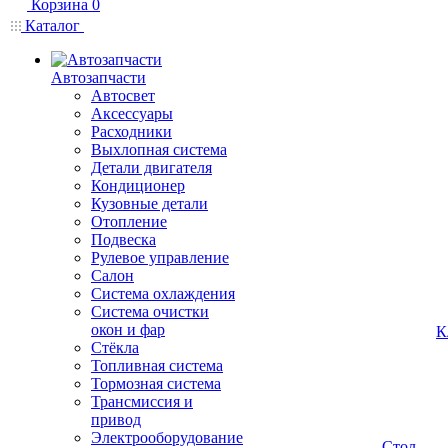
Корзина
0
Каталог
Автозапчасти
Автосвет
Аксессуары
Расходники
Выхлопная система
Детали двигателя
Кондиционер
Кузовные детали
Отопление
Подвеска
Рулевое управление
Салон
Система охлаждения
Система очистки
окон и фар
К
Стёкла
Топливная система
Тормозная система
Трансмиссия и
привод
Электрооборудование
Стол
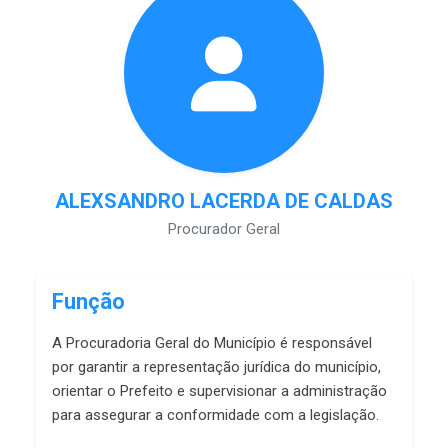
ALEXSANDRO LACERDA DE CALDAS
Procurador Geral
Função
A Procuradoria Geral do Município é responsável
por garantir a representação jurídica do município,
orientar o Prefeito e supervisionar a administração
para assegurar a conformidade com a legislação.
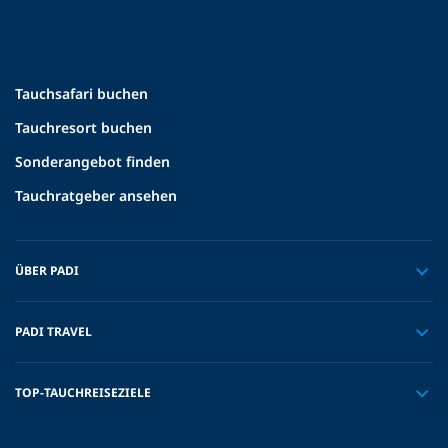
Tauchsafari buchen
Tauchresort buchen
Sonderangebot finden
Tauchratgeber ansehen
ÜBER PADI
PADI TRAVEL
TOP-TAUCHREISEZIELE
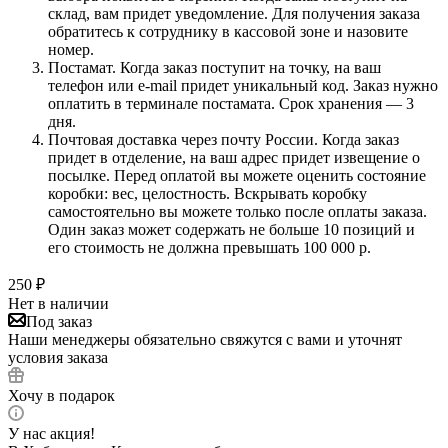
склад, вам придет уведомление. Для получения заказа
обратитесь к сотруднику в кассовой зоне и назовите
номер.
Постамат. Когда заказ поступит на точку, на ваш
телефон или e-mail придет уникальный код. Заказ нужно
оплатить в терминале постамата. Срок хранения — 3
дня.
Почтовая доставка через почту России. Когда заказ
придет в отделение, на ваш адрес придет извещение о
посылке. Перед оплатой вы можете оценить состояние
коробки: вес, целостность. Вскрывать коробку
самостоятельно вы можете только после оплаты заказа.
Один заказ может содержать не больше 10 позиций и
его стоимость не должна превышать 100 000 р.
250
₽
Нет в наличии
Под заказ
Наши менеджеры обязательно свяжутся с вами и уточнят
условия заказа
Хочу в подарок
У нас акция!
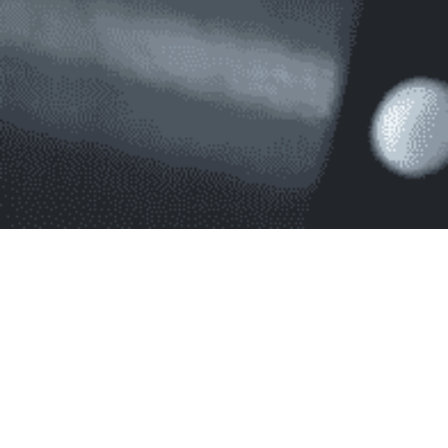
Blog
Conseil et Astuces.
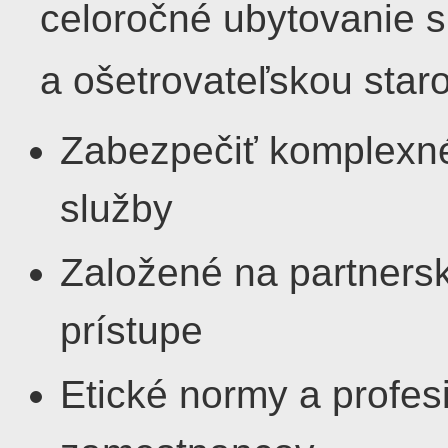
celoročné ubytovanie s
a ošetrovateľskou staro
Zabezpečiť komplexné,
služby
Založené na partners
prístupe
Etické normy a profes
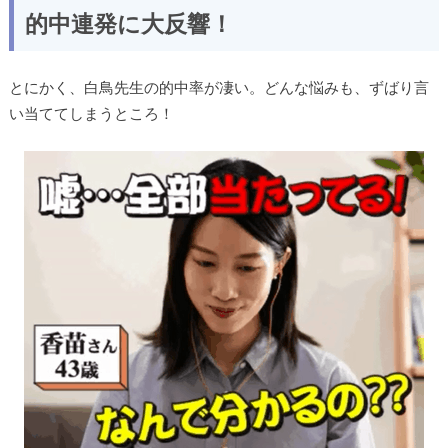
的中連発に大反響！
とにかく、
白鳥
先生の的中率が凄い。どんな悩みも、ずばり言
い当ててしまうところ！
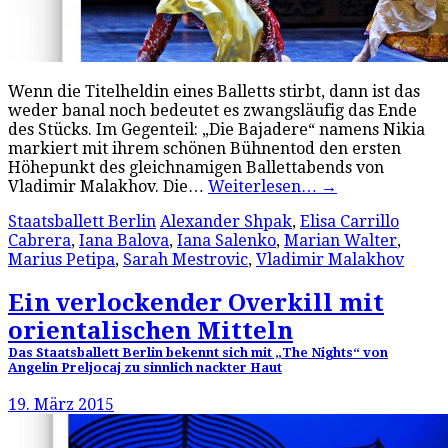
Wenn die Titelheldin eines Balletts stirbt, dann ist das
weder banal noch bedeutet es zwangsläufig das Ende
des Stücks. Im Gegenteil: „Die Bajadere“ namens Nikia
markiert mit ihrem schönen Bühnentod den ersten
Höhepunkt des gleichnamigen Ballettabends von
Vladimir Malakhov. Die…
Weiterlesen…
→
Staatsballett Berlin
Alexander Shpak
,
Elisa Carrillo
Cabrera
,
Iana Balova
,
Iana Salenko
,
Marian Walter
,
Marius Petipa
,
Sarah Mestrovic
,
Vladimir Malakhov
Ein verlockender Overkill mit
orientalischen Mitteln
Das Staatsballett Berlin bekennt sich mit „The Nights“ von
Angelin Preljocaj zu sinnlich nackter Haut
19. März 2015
________________
Which lines in the items above contain the word "Berlin"? Return each of those lines in full.

Staatsballett Berlin
Das Staatsballett Berlin bekennt sich mit „The Nights“ von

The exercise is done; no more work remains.